Solange keine weiteren Zinserhöhungen anstehen, dürfte der aktuelle Druck auf Bond Proxies nachlassen. Ihr positives Ertragspotenzial unterstreicht ihre Attraktivität. Und in einem Umfeld mit rückläufigen Zinsen bietet die Erwartung stabiler Erträge Potenzial für Neubewertungen.
Zudem steigen mit dem Nachlassen der Inflationsgefahr auch die Aktienkurse, die künftige Cashflows diskontieren - ein Effekt, der sich bei Bond Proxies auch zeigen dürfte. Chris Burger unterstreicht zudem, dass "rückläufige Zinsen für Bond Proxies sogar Rückenwind bedeuten könnten, selbst wenn sich die Konjunkturaussichten noch weiter verschlechtern. "

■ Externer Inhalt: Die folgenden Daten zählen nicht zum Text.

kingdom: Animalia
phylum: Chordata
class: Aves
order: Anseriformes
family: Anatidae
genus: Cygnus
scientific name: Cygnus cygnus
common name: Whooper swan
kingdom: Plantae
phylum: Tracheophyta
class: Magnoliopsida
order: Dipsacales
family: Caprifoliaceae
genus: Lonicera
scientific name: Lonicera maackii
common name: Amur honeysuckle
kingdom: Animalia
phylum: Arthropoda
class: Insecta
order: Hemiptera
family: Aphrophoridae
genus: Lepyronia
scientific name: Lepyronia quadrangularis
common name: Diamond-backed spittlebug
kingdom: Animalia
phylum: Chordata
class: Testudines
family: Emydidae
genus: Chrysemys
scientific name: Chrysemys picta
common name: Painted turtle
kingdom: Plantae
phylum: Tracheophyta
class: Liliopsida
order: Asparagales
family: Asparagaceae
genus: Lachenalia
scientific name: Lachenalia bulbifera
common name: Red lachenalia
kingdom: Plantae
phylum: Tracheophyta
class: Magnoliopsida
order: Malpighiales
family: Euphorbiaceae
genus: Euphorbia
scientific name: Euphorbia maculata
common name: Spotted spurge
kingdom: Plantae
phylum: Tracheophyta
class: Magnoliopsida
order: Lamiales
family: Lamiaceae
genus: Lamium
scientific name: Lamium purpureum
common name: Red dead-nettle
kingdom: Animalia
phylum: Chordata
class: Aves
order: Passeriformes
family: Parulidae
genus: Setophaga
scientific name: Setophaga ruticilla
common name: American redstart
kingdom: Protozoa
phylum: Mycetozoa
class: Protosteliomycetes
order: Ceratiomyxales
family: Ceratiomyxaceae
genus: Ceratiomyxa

Geldpolitische Lockerungen als Auftrieb für Bond Proxies
Bond Proxies sind immer dann populär, wenn die Marktteilnehmenden mit einer Rezession und einer Lockerung der Geldpolitik rechnen. Trotz der aktuell zögerlichen Haltung der Notenbanken gehen die meisten Marktbeobachtungen für den weiteren Verlauf des Jahres von Zinssenkungen aus. So rechnen die Ökonominnen und Ökonomen der LGT für 2024 mit Zinssenkungen im Gesamtumfang von 50 bis 75 Basispunkten bei der Fed und 75 bis 100 Basispunkten bei der EZB.
Gleichzeitig können Bond Proxies eher defensiv eingestellten Anlegerinnen und Anlegern nach wie vor wesentliche Vorteile bieten. Anleiheninvestorinnen und -investoren mögen sie meiden und von den Aktienfondsmanagerinnen und -managern, die sich in erster Linie auf das Ertragswachstum konzentrieren, werden sie oft übersehen. Aber wie jede Aktienanlage tragen sie das Finanzmarktrisiko mit. In einem inflationären Umfeld bieten sie als "Realanlagen" jedoch einen besseren Schutz als Anleihen, wie Chris Burger betont. Und da es sich um eine relativ heterogene Gruppe handelt, ist auch eine breite Diversifikation gegeben.